Here’s today’s lineup: Meta Ray-Ban Display adds an actual screen to its smart glasses so you can see directions, prompts, or updates without pulling out your phone; Sudo gives you one API to route across OpenAI, Anthropic, Gemini, and more so you’re never locked to one model; Thirty Calendar lets you boss your schedule around by chatting with it instead of dragging boxes around.

P.S. Building something new? Tell us about it → editorial@producthunt.co 🫶

Glasses That Talk Back

Meta Ray-Ban Display is the latest spin on smart glasses. You still get the Ray-Ban frames, but now with an actual display so you can see prompts, directions, or updates without fishing out your phone. They pair with Meta’s AI assistant to overlay info while keeping your hands free.

🔥 Our Take: Remember when “smart glasses” meant looking like a cyborg with Google Glass? These at least look normal, but they’ll still talk to you in public. Cool upgrade for navigation or quick answers, but also a fast track to ignoring your friends even harder.

One Key to Rule Them All

Sudo offers one API that routes your model calls through whichever large model you want, OpenAI, Anthropic, Gemini, etc. It also builds in context tracking, lets you handle billing for users (or subscriptions), and promises you never get locked in behind a single provider.

🔥 Our Take: The scramble of keeping up with model performance, managing context memory, and trying not to overpay is the part nobody brags about. Sudo feels like someone finally wrote a stopwatch, ledger, and router in one tool so you don’t have to juggle all that yourself.

Calendar You Can Talk To

Thirty is a calendar that answers back. You can ask what’s on today, move things around with a message instead of dragging boxes, and get a quick read on your week without scrolling through tiny grids. It’s meant to feel less like juggling slots on a spreadsheet and more like having a conversation with your schedule.

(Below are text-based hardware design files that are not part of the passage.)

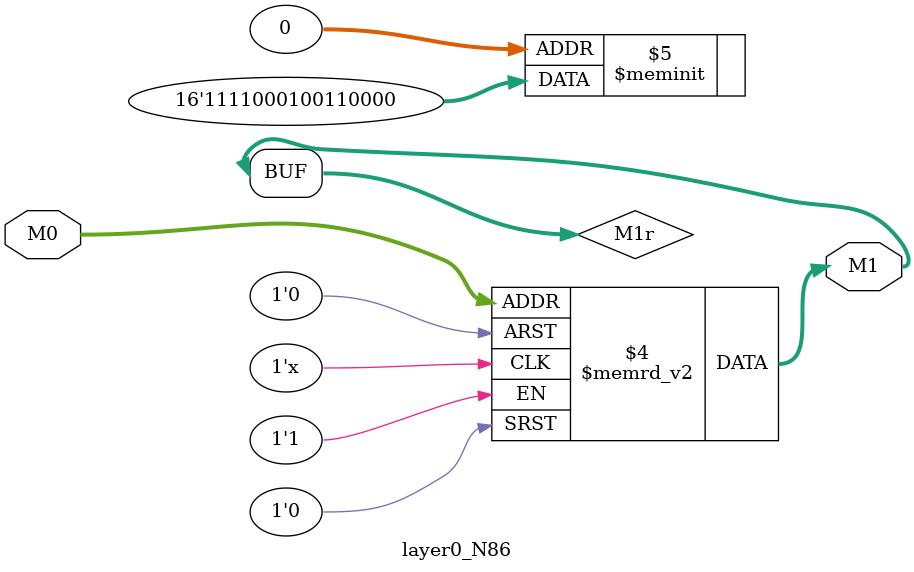
<source format=v>
module layer0_N86 ( input [2:0] M0, output [1:0] M1 );

	(*rom_style = "distributed" *) reg [1:0] M1r;
	assign M1 = M1r;
	always @ (M0) begin
		case (M0)
			3'b000: M1r = 2'b00;
			3'b100: M1r = 2'b01;
			3'b010: M1r = 2'b11;
			3'b110: M1r = 2'b11;
			3'b001: M1r = 2'b00;
			3'b101: M1r = 2'b00;
			3'b011: M1r = 2'b00;
			3'b111: M1r = 2'b11;

		endcase
	end
endmodule

</source>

🔥 Our Take: Most calendars are just guilt machines reminding you what you haven’t done. Thirty at least makes it easier to boss your schedule around. It’s not magic, but if you’re the type who lives by rescheduling, this is one way to stop fighting your own planner.

FROM THE FORUMS

When Your Assistant Won’t Shut Up

You might have seen Poke, the proactive message-based assistant, floating around the web. Well, Gabe Perez tried it out for a week. His verdict: it’s got promise. The daily digests, email filtering, and even meal plans felt genuinely useful when they worked, and the tone was personal enough to not feel robotic.

But there are rough edges. The onboarding makes you get through a “bouncer” that roasts you before letting you in, some integrations lag, and the pricing is all over the place depending on when you signed up.